Face à ces réalités, la rhétorique de l’AKP exigeant que « toutes les armes soient déposées » n’est que démagogie et fanfaronnade creuse. Vous n’avez même pas adopté une seule loi autorisant le désarmement, et pourtant vous exigez la remise de toutes les armes. Aucun cadre juridique ne précise le sort de ceux qui désarment, et pourtant vous continuez à parler de désarmement. Si les guérilleros déposent les armes, que ferez-vous d’eux ? Les traquerez-vous et les détruirez-vous ? En remplirez-vous les camps d’internement ? Les arrêterez-vous et les poursuivrez-vous en raison de vos alliances avec les gouvernements irakien et le Parti démocratique du Kurdistan (PDK) ? Cessez de cacher vos intentions et soyez honnêtes avec le public. Exposez clairement votre plan, afin que la population puisse le juger et, si vous avez vraiment raison, elle vous soutiendra. Mais parce que vous savez que vous n’avez pas raison, vous recourez à la ruse et à la tromperie.

▶ _Données à traiter_:
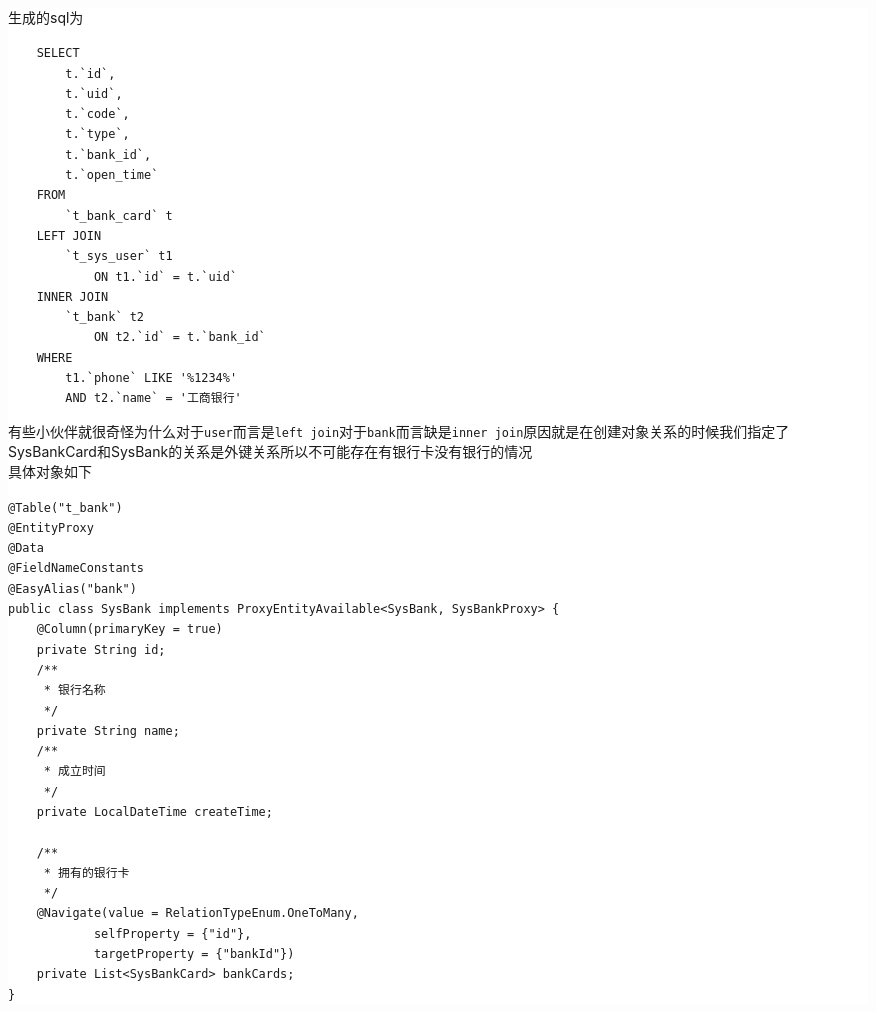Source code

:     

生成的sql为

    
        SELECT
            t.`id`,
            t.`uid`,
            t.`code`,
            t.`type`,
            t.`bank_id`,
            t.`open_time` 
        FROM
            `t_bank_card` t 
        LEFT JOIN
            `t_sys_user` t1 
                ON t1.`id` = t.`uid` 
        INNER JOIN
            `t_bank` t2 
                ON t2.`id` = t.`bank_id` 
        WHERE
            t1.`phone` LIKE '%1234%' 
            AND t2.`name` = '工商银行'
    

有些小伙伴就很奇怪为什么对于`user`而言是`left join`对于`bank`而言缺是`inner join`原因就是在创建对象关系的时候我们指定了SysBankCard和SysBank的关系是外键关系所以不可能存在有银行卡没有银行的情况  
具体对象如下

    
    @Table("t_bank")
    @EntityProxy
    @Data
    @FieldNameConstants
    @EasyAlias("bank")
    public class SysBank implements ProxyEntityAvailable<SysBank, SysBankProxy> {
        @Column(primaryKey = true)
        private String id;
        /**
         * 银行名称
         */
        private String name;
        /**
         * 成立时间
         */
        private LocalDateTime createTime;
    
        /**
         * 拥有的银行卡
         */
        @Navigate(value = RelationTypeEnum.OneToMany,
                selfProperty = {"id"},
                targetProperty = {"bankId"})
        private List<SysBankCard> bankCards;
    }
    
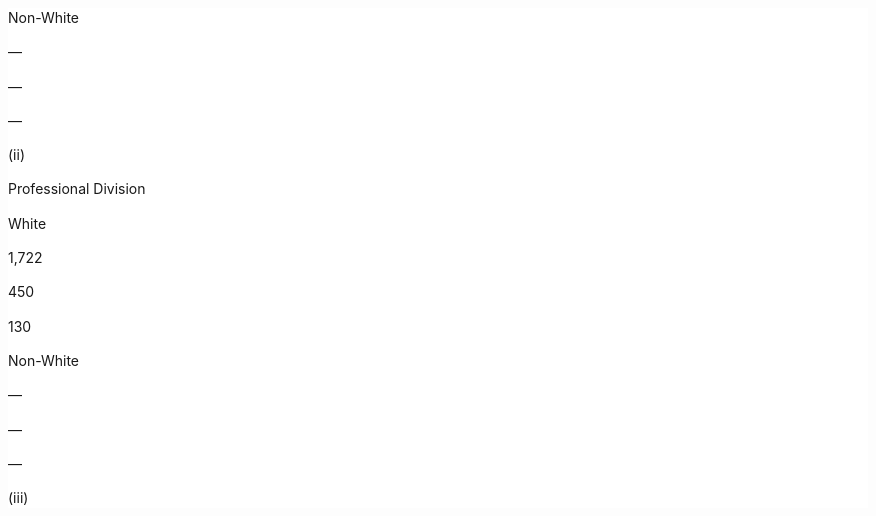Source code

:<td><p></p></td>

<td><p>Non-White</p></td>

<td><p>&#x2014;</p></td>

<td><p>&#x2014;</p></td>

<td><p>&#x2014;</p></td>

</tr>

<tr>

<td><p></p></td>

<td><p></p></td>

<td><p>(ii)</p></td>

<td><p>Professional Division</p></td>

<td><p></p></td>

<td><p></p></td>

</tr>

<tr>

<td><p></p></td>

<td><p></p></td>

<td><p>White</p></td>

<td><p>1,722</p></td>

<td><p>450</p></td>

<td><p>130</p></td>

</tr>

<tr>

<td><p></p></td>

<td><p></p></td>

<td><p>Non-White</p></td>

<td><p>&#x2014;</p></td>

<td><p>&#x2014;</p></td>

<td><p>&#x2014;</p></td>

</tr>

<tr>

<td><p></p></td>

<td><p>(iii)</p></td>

--

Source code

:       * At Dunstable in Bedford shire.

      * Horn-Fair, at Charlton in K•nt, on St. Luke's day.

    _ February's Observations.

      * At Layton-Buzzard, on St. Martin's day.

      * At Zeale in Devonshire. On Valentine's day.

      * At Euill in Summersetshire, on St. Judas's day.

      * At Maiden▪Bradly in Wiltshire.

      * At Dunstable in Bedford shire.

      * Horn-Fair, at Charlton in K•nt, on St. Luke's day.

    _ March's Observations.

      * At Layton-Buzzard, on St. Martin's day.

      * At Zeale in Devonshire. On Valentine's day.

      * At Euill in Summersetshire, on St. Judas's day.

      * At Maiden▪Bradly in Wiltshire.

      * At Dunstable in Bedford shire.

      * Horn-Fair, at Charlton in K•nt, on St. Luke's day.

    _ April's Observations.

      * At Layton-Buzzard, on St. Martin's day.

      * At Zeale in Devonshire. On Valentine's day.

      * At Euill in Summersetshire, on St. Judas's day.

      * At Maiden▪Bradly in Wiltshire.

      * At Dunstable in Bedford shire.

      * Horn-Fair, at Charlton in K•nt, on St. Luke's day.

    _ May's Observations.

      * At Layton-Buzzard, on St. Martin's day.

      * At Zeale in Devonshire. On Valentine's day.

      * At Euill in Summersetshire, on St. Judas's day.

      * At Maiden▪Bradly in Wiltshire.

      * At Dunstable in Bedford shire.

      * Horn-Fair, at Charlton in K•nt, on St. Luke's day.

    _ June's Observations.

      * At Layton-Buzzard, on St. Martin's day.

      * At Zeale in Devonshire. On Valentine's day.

▶ _Consignes de travail_:
A: Retranscrivez intégralement le texte sur le désarmement exigé par l’AKP.
B: Renvoyez toutes les lignes des enregistrements qui contiennent la chaîne « String ».

▶ _Réponses par tâche_:
A:
Face à ces réalités, la rhétorique de l’AKP exigeant que « toutes les armes soient déposées » n’est que démagogie et fanfaronnade creuse. Vous n’avez même pas adopté une seule loi autorisant le désarmement, et pourtant vous exigez la remise de toutes les armes. Aucun cadre juridique ne précise le sort de ceux qui désarment, et pourtant vous continuez à parler de désarmement. Si les guérilleros déposent les armes, que ferez-vous d’eux ? Les traquerez-vous et les détruirez-vous ? En remplirez-vous les camps d’internement ? Les arrêterez-vous et les poursuivrez-vous en raison de vos alliances avec les gouvernements irakien et le Parti démocratique du Kurdistan (PDK) ? Cessez de cacher vos intentions et soyez honnêtes avec le public. Exposez clairement votre plan, afin que la population puisse le juger et, si vous avez vraiment raison, elle vous soutiendra. Mais parce que vous savez que vous n’avez pas raison, vous recourez à la ruse et à la tromperie.

B:
        private String id;
        private String name;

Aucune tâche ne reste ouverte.